Ajudan istana berlari sepanjang koridor menuju Ruang Takhta seperti beberapa bulan lalu ketika ia akan mengumumkan penduduk desa menemukan diadem juga pencurinya. Kali ini ia berlari dengan perasaan khawatir, karena ia memiliki firasat hari-hari yang sudah berjalan sangat baik semenjak diadem yang hilang kembali ke istana akan dihantui awan kelabu sekali lagi.
Ia tidak tahu apa yang sedang terjadi pada kerajaan itu, sepertinya mereka telah dikutuk dan tidak diizinkan untuk berbahagia. Pagi-pagi ia telah dibangunkan oleh Garde gerbang istana yang mengumumkan bahwa seorang pengembara datang ingin bertemu dengan Puan Ratu dan Tuan Raja.

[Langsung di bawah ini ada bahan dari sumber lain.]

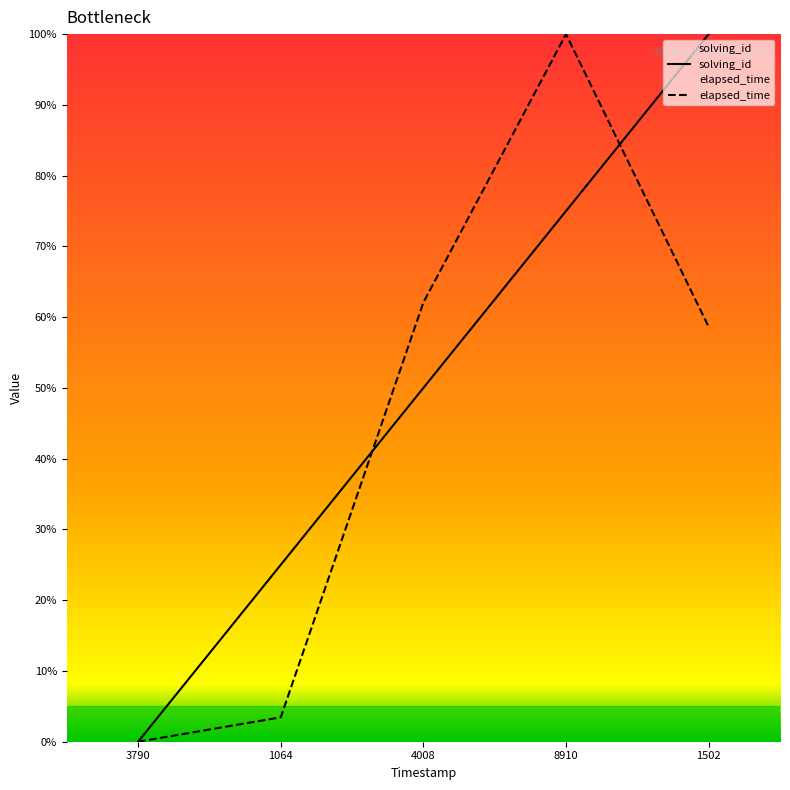

Which series has the widest spread of values?

elapsed_time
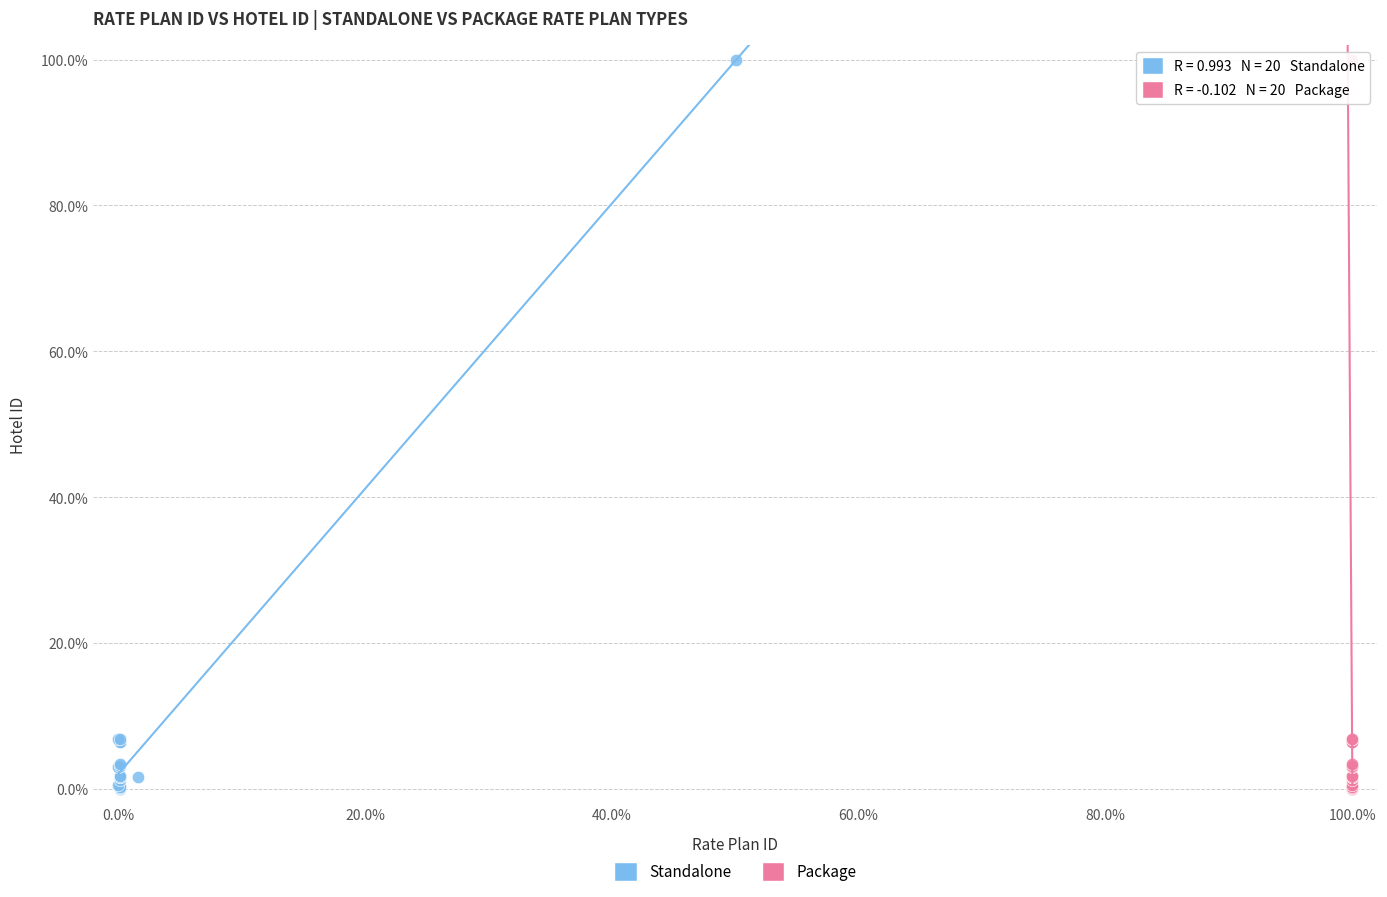

What are all the series names shown in the legend?

Standalone, Package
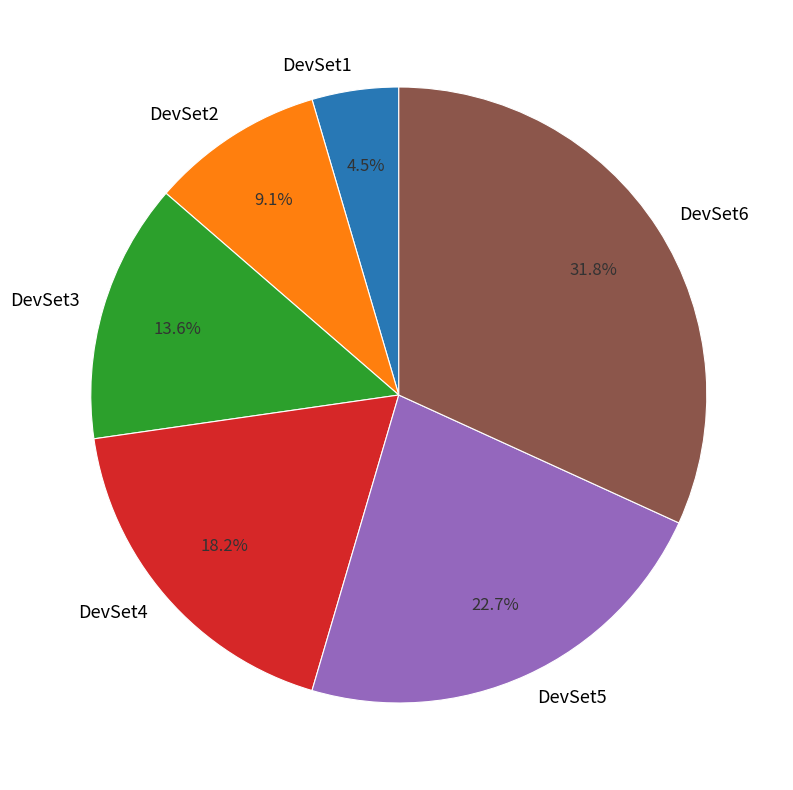

Between DevSet3 and DevSet4, which is larger?

DevSet4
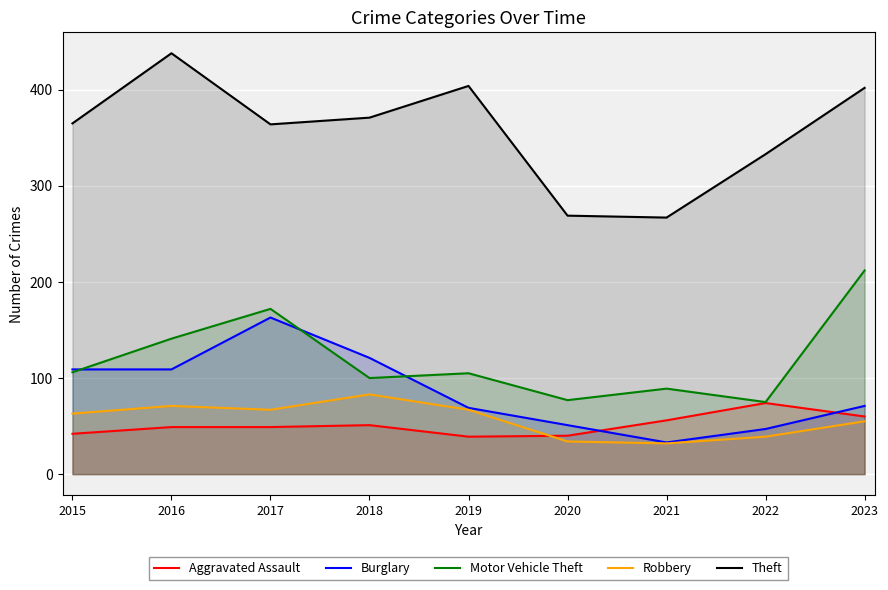

Where is Burglary nearest to the value 98?

2015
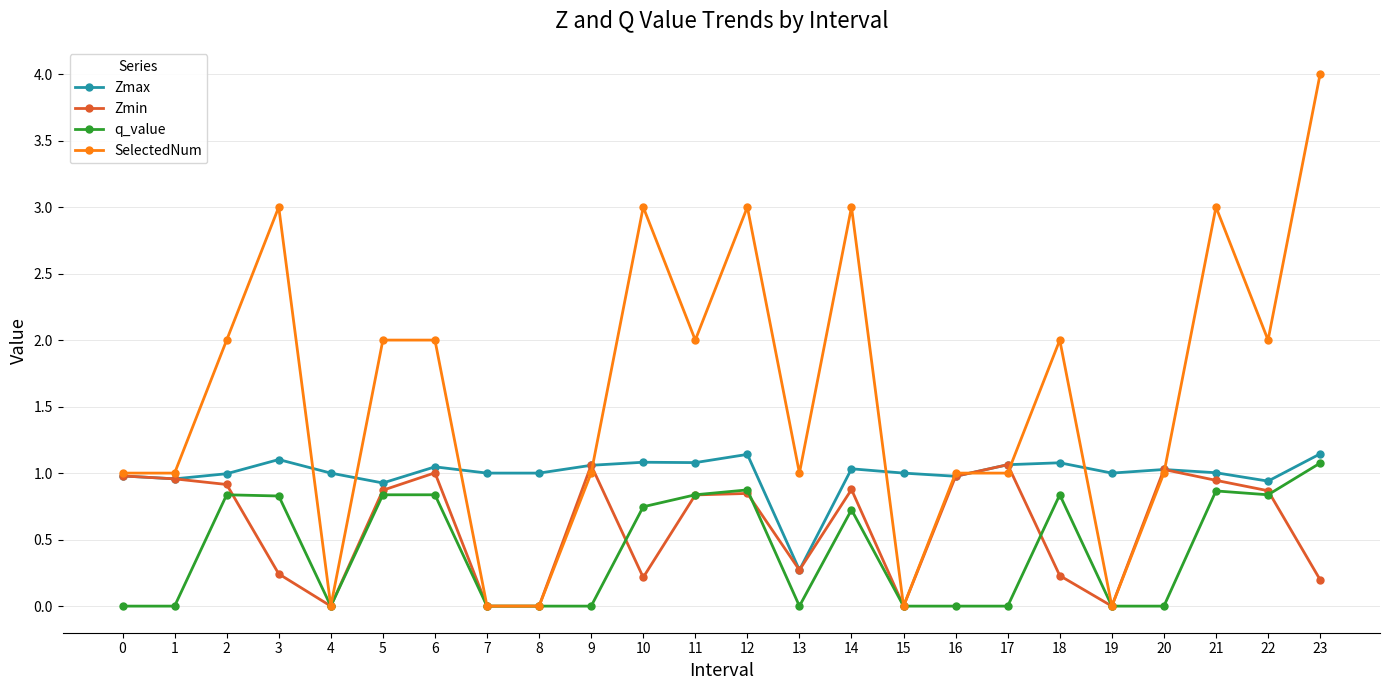

Rank the series by their average value, from highest to lowest.

SelectedNum, Zmax, Zmin, q_value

Ketika ia telah sampai di depan pintu Ruang Takhta dengan ukiran rumit terbuat dari sepuhan emas, ia mengumumkan kedatangannya sendiri tanpa menyuruh Garde. Pintu terbuka dan Ajudan itu segera berlutut di hadapan Puan Ratu dan Tuan Raja yang sedang membaca permohonan-permohonan penduduk desa yang biasanya sudah ditulis ulang dan disusun dengan rapi.
“Maaf Yang Mulia, sahaya tidak bisa menunggu lagi,” ucap Ajudan itu tanpa menunggu salah satu dari Tuannya menyuruhnya bicara. “Seseorang datang dan ingin bertemu dengan Puan Ratu dan Tuan Raja.”
“Kami sibuk.” Puan Ratu menanggapi Ajudan itu dengan ketus dan sedikit jengkel dan Tuan Raja hanya melirik Puan Ratu dengan lirikan singkat dari sudut matanya.
“Maaf Yang Mulia Ratu, dia mengatakan telah menemukan diadem Puan Ratu yang asli.”
Keheningan menyelimuti ruangan. Puan Ratu dan Tuan Raja mengangkat wajahnya dari kertas-kertas mereka dan memandang Ajudan itu dengan tatapan heran.
“Katakan padanya, dia sudah terlambat beberapa bulan yang lalu.” Puan Ratu mendengus kesal.
“Tetapi pengembara itu memaksa, Yang Mulia. Dia mengatakan dia bisa membuktikan bahwa miliknya adalah asli.”
“Dan kau percaya?” Puan Ratu mengangkat alisnya.
“Sahaya melihat diademnya, Yang Mulia. Dan surat dari seorang ahli perhiasan yang menyatakan bahwa diadem itu terbuat dari emas dan berlian asli.” Ajudan itu menunduk lebih dalam, takut melihat tatapan langsung Puan Ratu.
Raja melirik Puan Ratu, gelisah tergambar jelas di wajahnya. Ia tidak tahu apa lagi yang akan dilakukan istrinya pada orang-orang itu. Dirinya adalah korbannya yang pertama (yang diketahuinya) dan wanita yang dituduh pencuri itu yang kedua. Ia takut akan ada korban ketiga dan seterusnya jika kegilaan diadem ini tidak dihentikan.
“Suruh saja dia pergi, beri sedikit makanan atau uang untuk bekalnya pulang atau kembali mengembara, terserah.” Tuan Raja segera memberi perintah sebelum Puan Ratu sempat berpikir lebih jauh. Mereka sudah hidup tenang selama beberapa bulan, jangan sampai ketenangan itu kembali diusik.
“Tidak. Biarkan dia masuk.” Puan Ratu memutuskan.
“Kita tidak perlu mengurusi hal remeh seperti itu, Ratuku,” ujar Raja pada istrinya. “Kalau memang dia berbohong, memang apa yang bisa dilakukan? Semua orang menginginkan hadiah imbalan itu, dan mungkin ini hanya salah satu usahanya agar mendapatkan imbalannya.”
“Kirim saja ke penjara jika ia berbohong. Mudah bukan?” Puan Ratu mendengus dan kembali mengambil tumpukan catatannya dari meja di sebelah singgasananya, menandakan keputusannyalah yang harus dituruti.
“Baik, Yang Mulia.”
“Jangan lupa, panggil juga Tuan Woodenfield kemari untuk membuktikan omongan si pengembara gembel ini,” ujar Puan Ratu dengan tenang seakan ia baru saja memerintah Ajudan untuk mengecat kukunya dengan warna merah muda cerah.